* [THE TASK] Only the lines from the one that contains "Inscreva-se e receba nossos principais posts" to the last line below, both included, should be transcribed. Pictures stay out of the copy.

------ MATERIALS PROVIDED ------

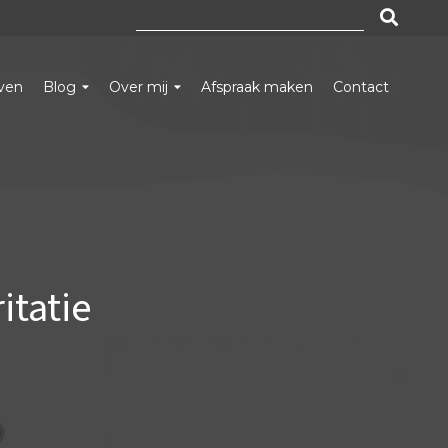
Zoeken
naar:
even
Blog
Over mij
Afspraak maken
Contact
itatie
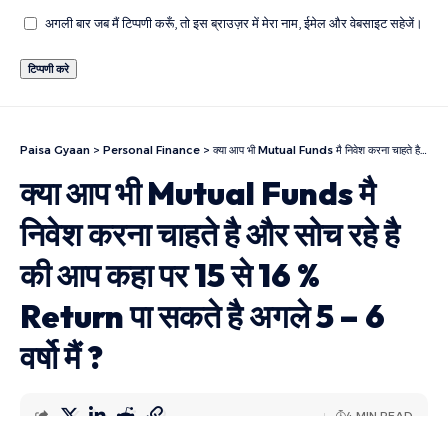
अगली बार जब मैं टिप्पणी करूँ, तो इस ब्राउज़र में मेरा नाम, ईमेल और वेबसाइट सहेजें।
Paisa Gyaan
>
Personal Finance
>
क्या आप भी Mutual Funds मै निवेश करना चाहते है और सोच रहे है की आप कहा पर 15 से 16 % Return पा सकते है अगले 5 – 6 वर्षो मैं ?
क्या आप भी Mutual Funds मै
निवेश करना चाहते है और सोच रहे है
की आप कहा पर 15 से 16 %
Return पा सकते है अगले 5 – 6
वर्षो मैं ?
4 MIN READ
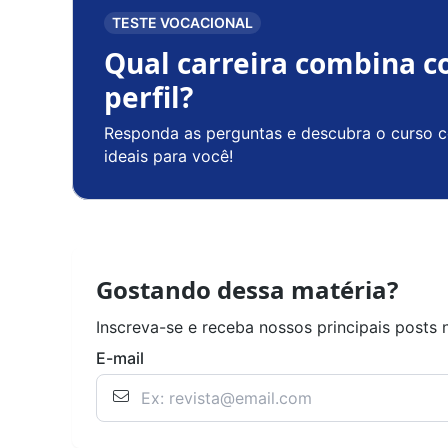
TESTE VOCACIONAL
Qual carreira combina c
perfil?
Responda as perguntas e descubra o curso c
ideais para você!
Gostando dessa matéria?
Inscreva-se e receba nossos principais posts 
E-mail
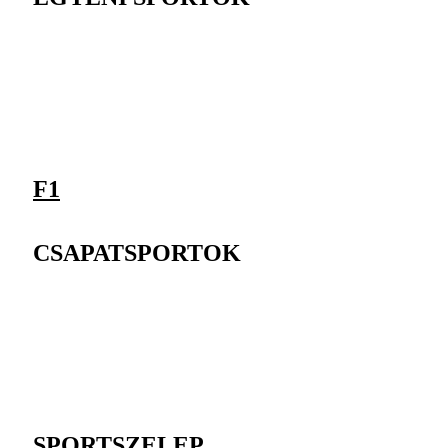
F1
CSAPATSPORTOK
SPORTSZELEP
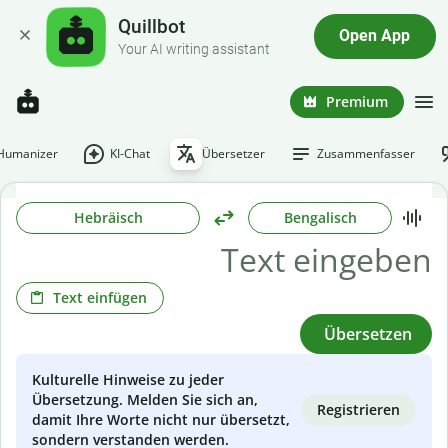
Quillbot
Open App
Your AI writing assistant
Premium
-Humanizer
KI-Chat
Übersetzer
Zusammenfasser
Hebräisch
Bengalisch
Text einfügen
Übersetzen
Kulturelle Hinweise zu jeder
Übersetzung. Melden Sie sich an,
Registrieren
damit Ihre Worte nicht nur übersetzt,
sondern verstanden werden.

------

* [EXPECTED ANSWER]
Inscreva-se e receba nossos principais posts 
E-mail
F1
CSAPATSPORTOK
SPORTSZELEP
Quillbot
Open App
Your AI writing assistant
Premium
-Humanizer
KI-Chat
Übersetzer
Zusammenfasser
Hebräisch
Bengalisch
Text einfügen
Übersetzen
Kulturelle Hinweise zu jeder
Übersetzung. Melden Sie sich an,
Registrieren
damit Ihre Worte nicht nur übersetzt,
sondern verstanden werden.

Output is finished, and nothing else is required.